All lines from the one holding "Identify the document" to the end of the listing are to be output exactly, both ends included, with any pictures left out.

--- Entries shown Enclosed Below ---

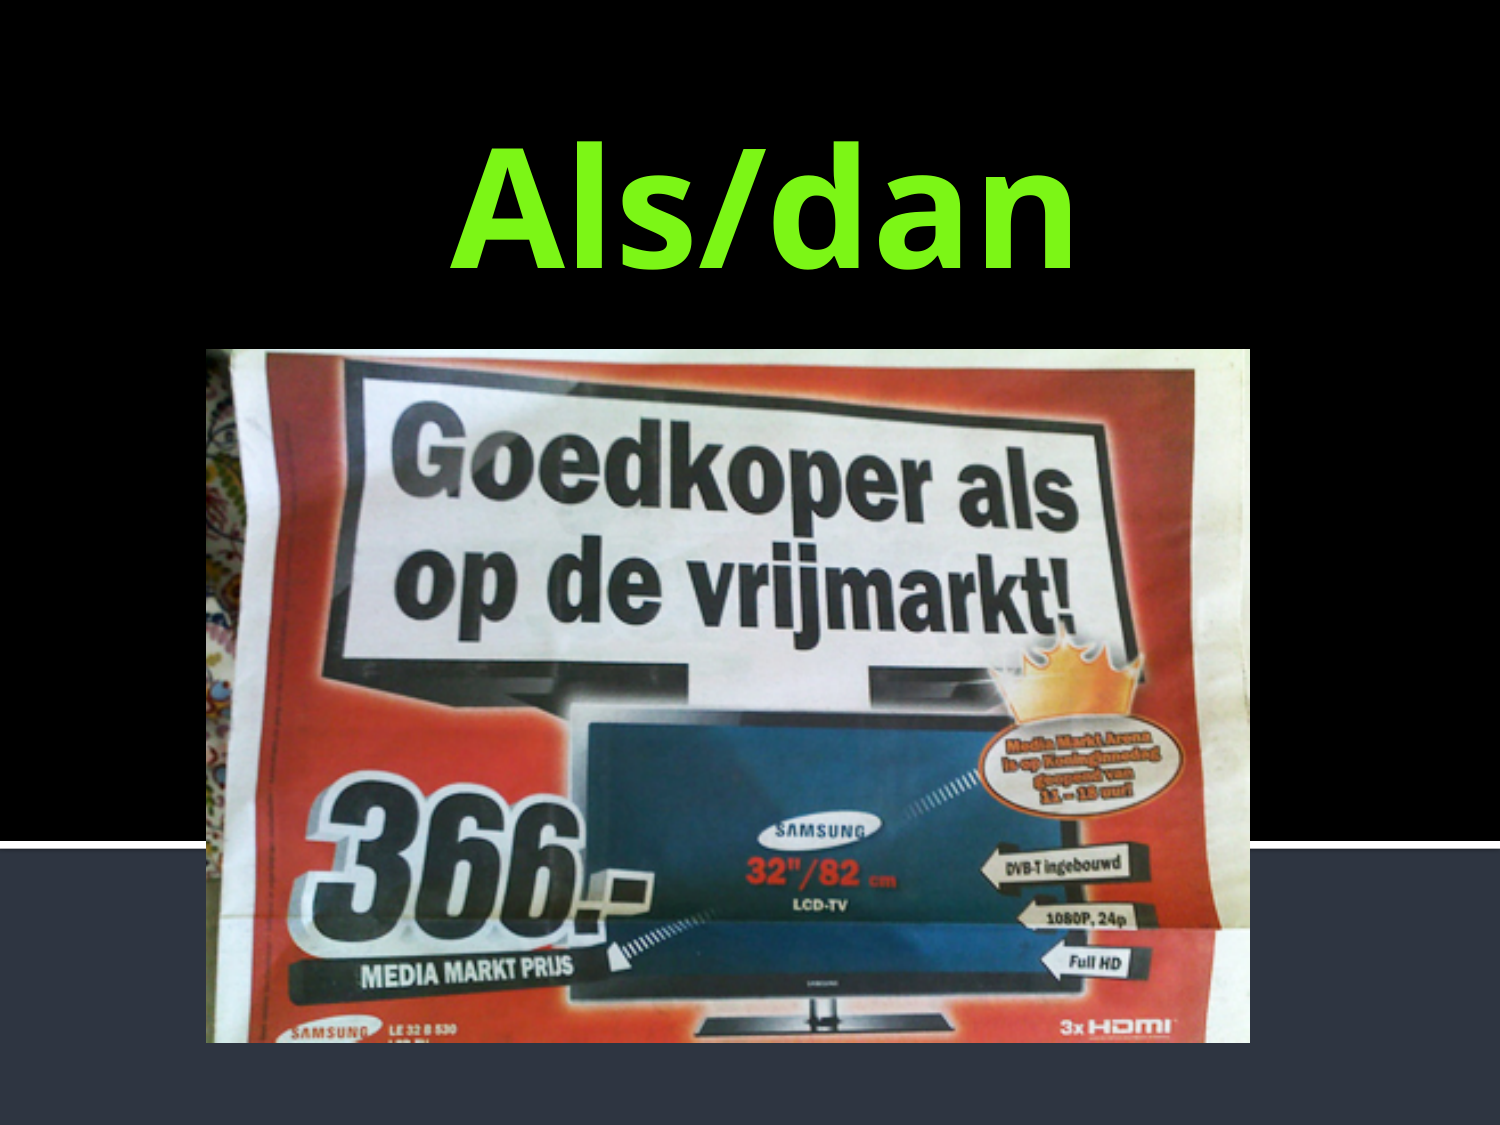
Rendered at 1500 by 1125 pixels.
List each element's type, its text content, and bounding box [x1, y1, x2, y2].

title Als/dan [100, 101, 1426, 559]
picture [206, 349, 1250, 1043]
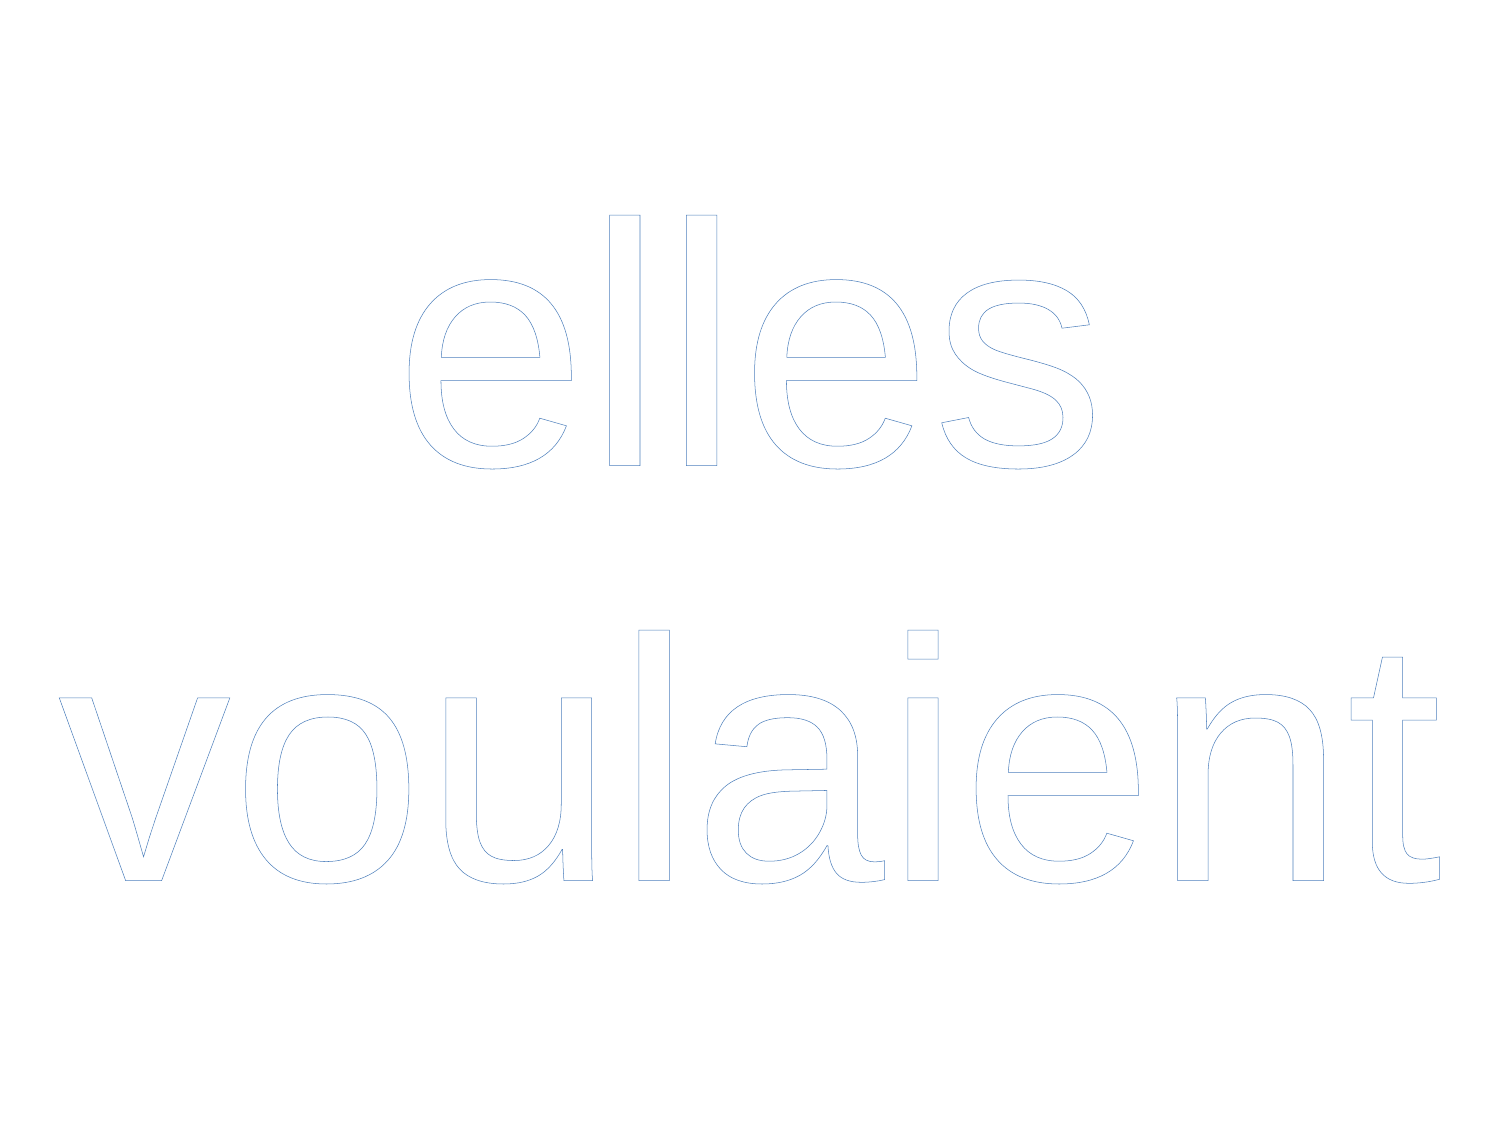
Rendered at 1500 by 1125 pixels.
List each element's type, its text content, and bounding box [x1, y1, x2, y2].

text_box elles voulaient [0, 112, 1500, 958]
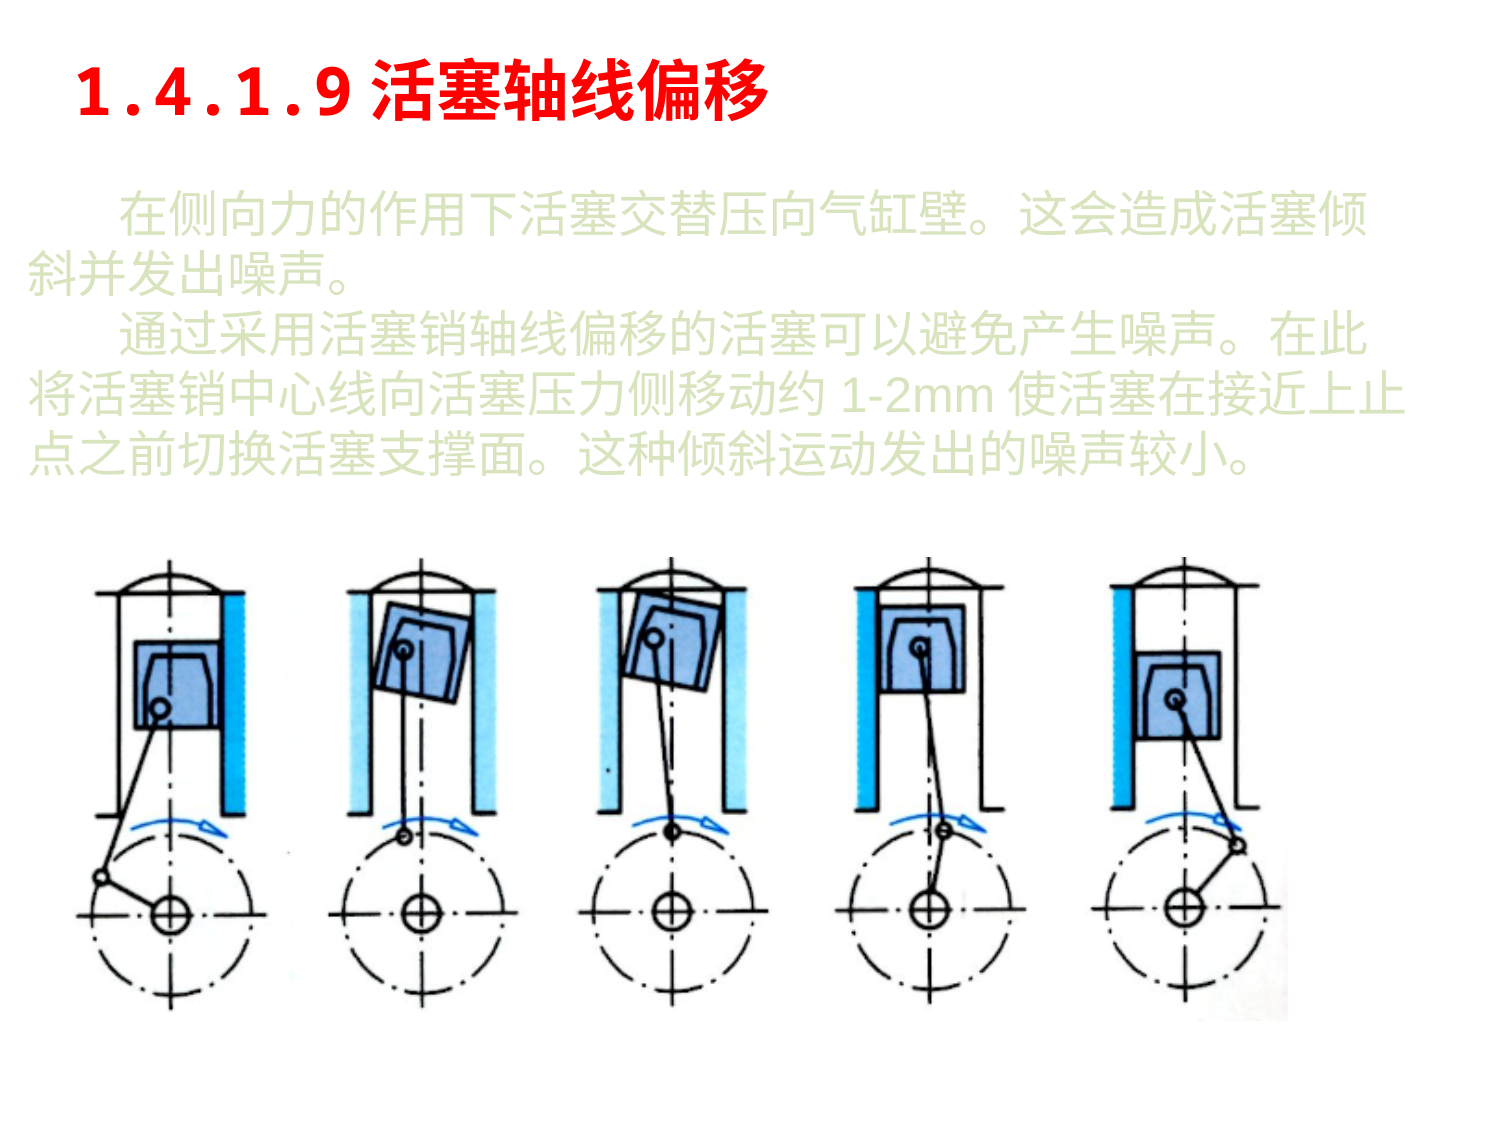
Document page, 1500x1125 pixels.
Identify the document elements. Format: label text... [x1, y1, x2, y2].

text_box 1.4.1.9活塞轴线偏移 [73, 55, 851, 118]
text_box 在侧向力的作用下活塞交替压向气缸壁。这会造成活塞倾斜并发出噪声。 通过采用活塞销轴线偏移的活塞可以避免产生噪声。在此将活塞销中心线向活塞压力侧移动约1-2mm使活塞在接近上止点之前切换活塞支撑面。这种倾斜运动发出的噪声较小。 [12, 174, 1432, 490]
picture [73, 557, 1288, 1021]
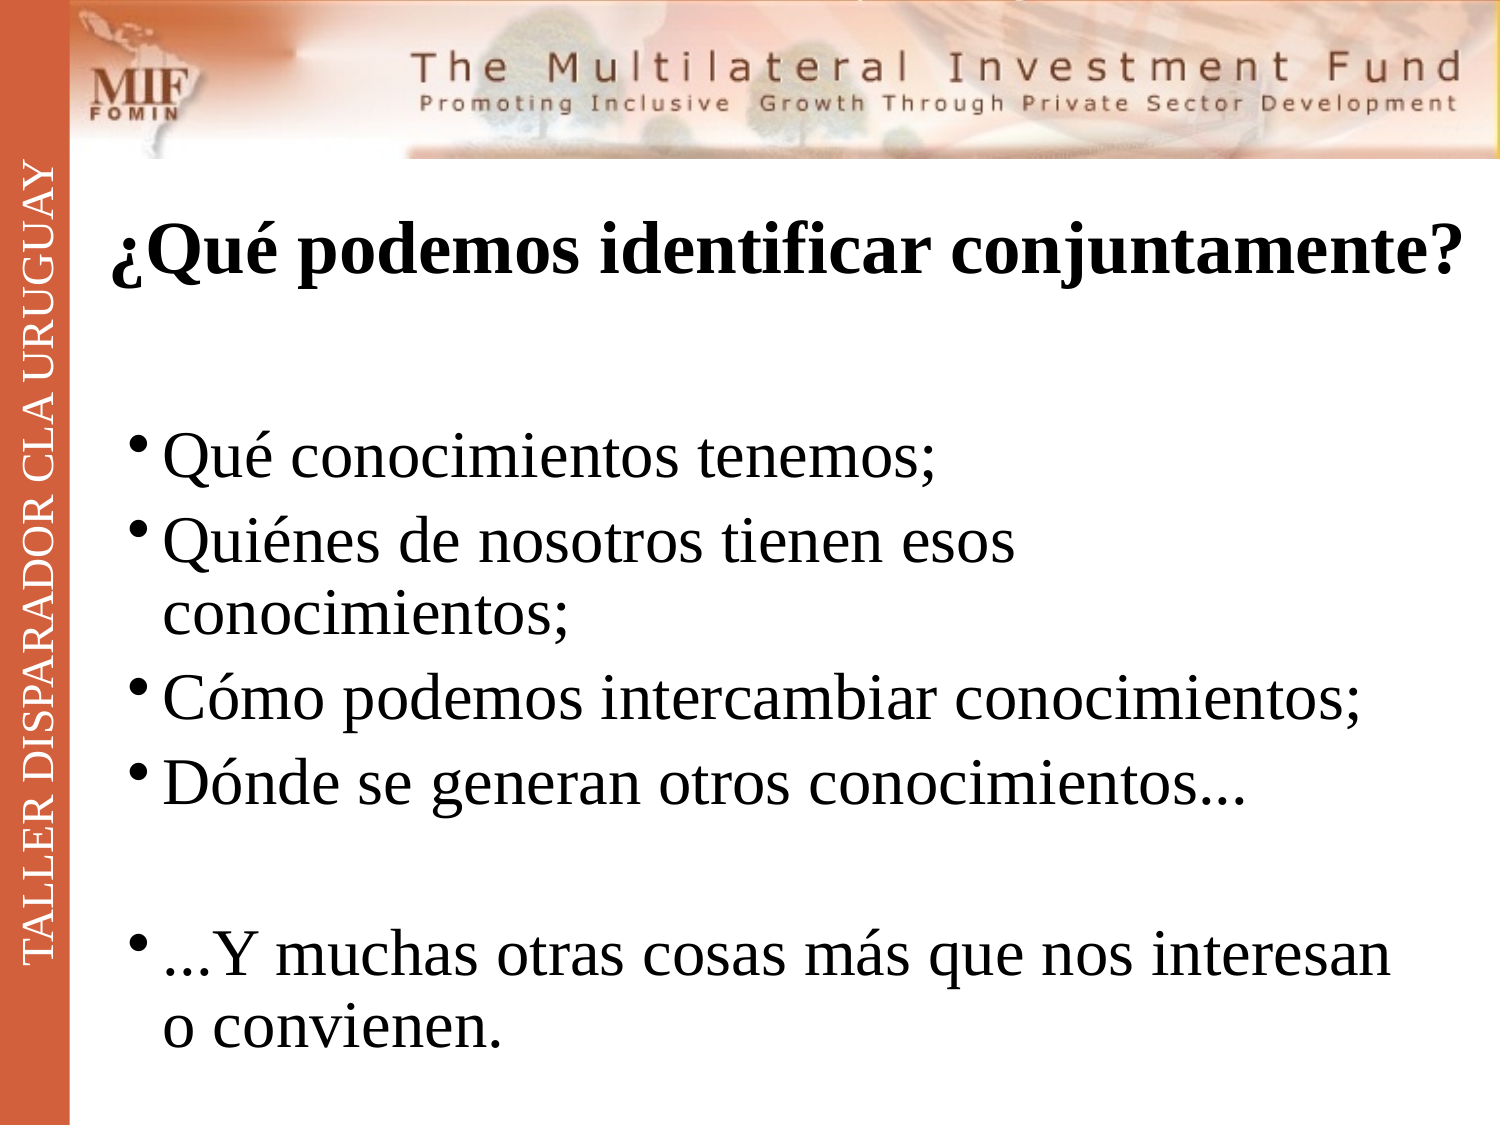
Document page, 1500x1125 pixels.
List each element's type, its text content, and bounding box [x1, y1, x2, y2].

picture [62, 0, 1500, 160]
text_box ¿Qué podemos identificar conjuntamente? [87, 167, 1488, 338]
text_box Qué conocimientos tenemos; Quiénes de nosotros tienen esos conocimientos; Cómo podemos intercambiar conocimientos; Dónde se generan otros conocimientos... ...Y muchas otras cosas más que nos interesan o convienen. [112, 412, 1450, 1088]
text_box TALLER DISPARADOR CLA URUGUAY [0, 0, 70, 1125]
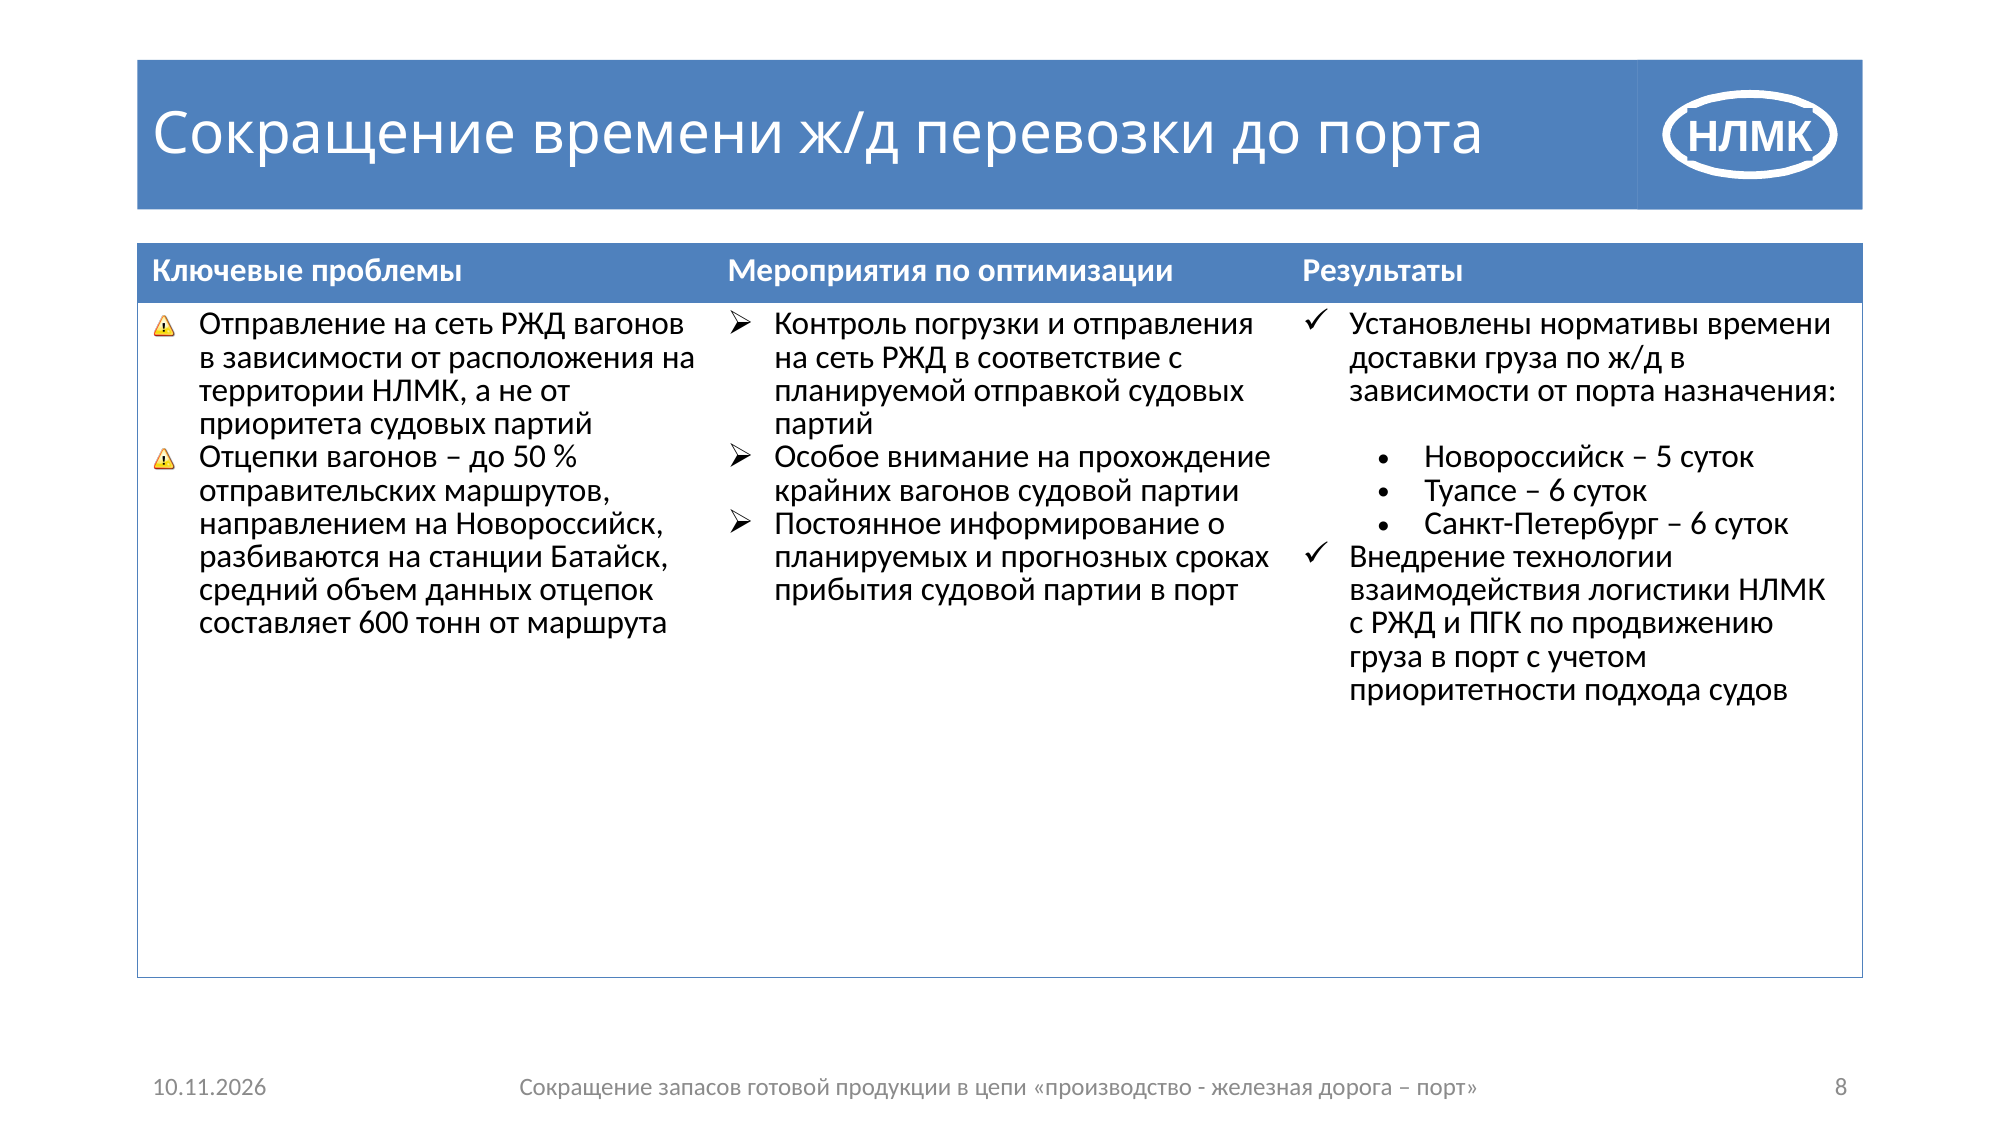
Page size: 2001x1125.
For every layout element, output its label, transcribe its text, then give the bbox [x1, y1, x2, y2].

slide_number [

--- End of Enclosed Entries shown ---

# Solution for this exercise
Identify the document elements. Format: label text... [x1, y1, x2, y2].

text_box 1.4.1.9活塞轴线偏移 [73, 55, 851, 118]
text_box 在侧向力的作用下活塞交替压向气缸壁。这会造成活塞倾斜并发出噪声。 通过采用活塞销轴线偏移的活塞可以避免产生噪声。在此将活塞销中心线向活塞压力侧移动约1-2mm使活塞在接近上止点之前切换活塞支撑面。这种倾斜运动发出的噪声较小。 [12, 174, 1432, 490]
picture [73, 557, 1288, 1021]
Document page, 1500x1125 pixels.
List each element's type, its text content, and bounding box [x1, y1, x2, y2].

picture [62, 0, 1500, 160]
text_box ¿Qué podemos identificar conjuntamente? [87, 167, 1488, 338]
text_box Qué conocimientos tenemos; Quiénes de nosotros tienen esos conocimientos; Cómo podemos intercambiar conocimientos; Dónde se generan otros conocimientos... ...Y muchas otras cosas más que nos interesan o convienen. [112, 412, 1450, 1088]
text_box TALLER DISPARADOR CLA URUGUAY [0, 0, 70, 1125]
Page size: 2001x1125.
For every layout element, output its label, transcribe its text, then give the bbox [x1, y1, x2, y2].

slide_number [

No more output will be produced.